Payne's appearance, inaugurating a new season of Chamber Music in Historic Sites, showed off both the asymmetrical and woody visual pleasures of St. Matthew's (1982), with its spacious, airy interior and rustic exterior, and the versatility and pristine sound-palette of the Pardee Memorial Organ, completed earlier this year by C. B. Fisk Inc. of Gloucester, Mass.

J. Christoph Bach's joyful Praeludium and Fugue in E-flat and Pachelbel's similarly unclouded Toccata in E minor began the proceedings tidily. From there on, the program unfolded without recourse to grumpiness or pessimism.

At its joints, this agenda indicated the range of Bach's musical horizons in his Weimar years (1708-17). In the Fantasy and Fugue in A minor, the Pastorale in F and the Passacaglia and Fugue in C minor, works of what has been called his second creative period, an integration of Northern and Southern influences is clearly taking place, the composer's stylistic education now completed.

A certain roughness marked all of Payne's otherwise authoritative performances.
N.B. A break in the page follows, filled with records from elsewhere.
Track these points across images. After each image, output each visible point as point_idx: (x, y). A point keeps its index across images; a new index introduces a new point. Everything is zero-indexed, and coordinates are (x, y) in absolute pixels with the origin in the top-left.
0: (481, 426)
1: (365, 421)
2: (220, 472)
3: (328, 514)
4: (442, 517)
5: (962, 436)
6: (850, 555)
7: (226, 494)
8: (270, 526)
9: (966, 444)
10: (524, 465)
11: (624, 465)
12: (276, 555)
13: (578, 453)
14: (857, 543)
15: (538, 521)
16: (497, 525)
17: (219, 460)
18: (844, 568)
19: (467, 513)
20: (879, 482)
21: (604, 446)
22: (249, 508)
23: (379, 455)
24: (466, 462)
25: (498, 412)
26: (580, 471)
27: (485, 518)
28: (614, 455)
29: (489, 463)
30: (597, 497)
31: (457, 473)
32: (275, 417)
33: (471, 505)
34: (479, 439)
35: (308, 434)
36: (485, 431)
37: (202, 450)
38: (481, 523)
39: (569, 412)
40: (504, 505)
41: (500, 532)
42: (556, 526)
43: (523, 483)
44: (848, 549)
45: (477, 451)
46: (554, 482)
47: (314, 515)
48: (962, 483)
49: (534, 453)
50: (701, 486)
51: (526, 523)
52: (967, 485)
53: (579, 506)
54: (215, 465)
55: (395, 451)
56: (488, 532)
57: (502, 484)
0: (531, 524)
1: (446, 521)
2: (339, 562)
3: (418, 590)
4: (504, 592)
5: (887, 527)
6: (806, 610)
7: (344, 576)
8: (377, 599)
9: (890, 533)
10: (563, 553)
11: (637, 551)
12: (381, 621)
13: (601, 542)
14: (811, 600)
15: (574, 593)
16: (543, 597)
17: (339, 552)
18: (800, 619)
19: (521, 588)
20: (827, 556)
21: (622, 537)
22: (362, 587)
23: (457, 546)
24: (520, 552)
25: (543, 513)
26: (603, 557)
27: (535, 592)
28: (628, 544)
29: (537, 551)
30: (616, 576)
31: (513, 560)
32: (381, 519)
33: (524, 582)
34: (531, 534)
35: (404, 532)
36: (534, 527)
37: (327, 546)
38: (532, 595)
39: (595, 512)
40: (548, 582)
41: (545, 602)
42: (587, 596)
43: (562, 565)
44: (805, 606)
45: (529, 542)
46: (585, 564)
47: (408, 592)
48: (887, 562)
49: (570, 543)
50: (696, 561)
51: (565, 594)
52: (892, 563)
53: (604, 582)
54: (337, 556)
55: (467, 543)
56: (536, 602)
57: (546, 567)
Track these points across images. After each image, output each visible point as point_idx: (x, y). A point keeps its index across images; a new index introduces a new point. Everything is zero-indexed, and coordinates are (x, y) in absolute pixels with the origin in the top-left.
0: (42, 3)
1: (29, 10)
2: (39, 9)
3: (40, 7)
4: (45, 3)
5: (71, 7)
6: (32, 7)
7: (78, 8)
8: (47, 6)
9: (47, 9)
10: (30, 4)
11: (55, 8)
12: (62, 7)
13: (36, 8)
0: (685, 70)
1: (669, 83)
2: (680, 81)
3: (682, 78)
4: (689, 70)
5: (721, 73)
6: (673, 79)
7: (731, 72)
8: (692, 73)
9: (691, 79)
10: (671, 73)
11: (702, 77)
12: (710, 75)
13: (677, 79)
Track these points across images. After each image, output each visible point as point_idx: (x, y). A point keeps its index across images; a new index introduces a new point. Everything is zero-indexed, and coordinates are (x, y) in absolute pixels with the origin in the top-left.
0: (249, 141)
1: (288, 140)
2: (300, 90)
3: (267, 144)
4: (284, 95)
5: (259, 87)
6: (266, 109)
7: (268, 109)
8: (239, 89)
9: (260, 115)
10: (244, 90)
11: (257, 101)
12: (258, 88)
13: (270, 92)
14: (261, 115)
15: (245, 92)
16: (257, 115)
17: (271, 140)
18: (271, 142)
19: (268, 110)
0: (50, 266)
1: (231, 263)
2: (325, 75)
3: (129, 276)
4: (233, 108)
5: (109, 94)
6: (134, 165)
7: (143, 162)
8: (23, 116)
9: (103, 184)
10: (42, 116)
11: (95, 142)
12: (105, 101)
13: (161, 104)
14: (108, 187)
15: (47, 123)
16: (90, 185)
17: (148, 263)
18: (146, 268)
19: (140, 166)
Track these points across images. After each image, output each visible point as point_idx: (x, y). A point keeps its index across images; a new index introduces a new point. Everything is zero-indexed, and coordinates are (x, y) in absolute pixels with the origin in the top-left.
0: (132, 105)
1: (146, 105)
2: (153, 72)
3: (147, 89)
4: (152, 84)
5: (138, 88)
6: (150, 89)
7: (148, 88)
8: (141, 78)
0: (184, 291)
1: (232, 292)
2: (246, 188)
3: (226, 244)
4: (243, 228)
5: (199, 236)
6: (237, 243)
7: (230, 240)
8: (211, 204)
While the British-born, Boston-based organist achieved clear articulation and tempo-continence some of the time, in other moments he showed less control. Endings arrived abruptly; some tempos emerged less than settled; tentativeness marred certain cadences.

Even so, a large and stylish audience crowded the neighborhood church well beyond its stated capacity of 350 of the faithful and heard this program with rapt attentiveness.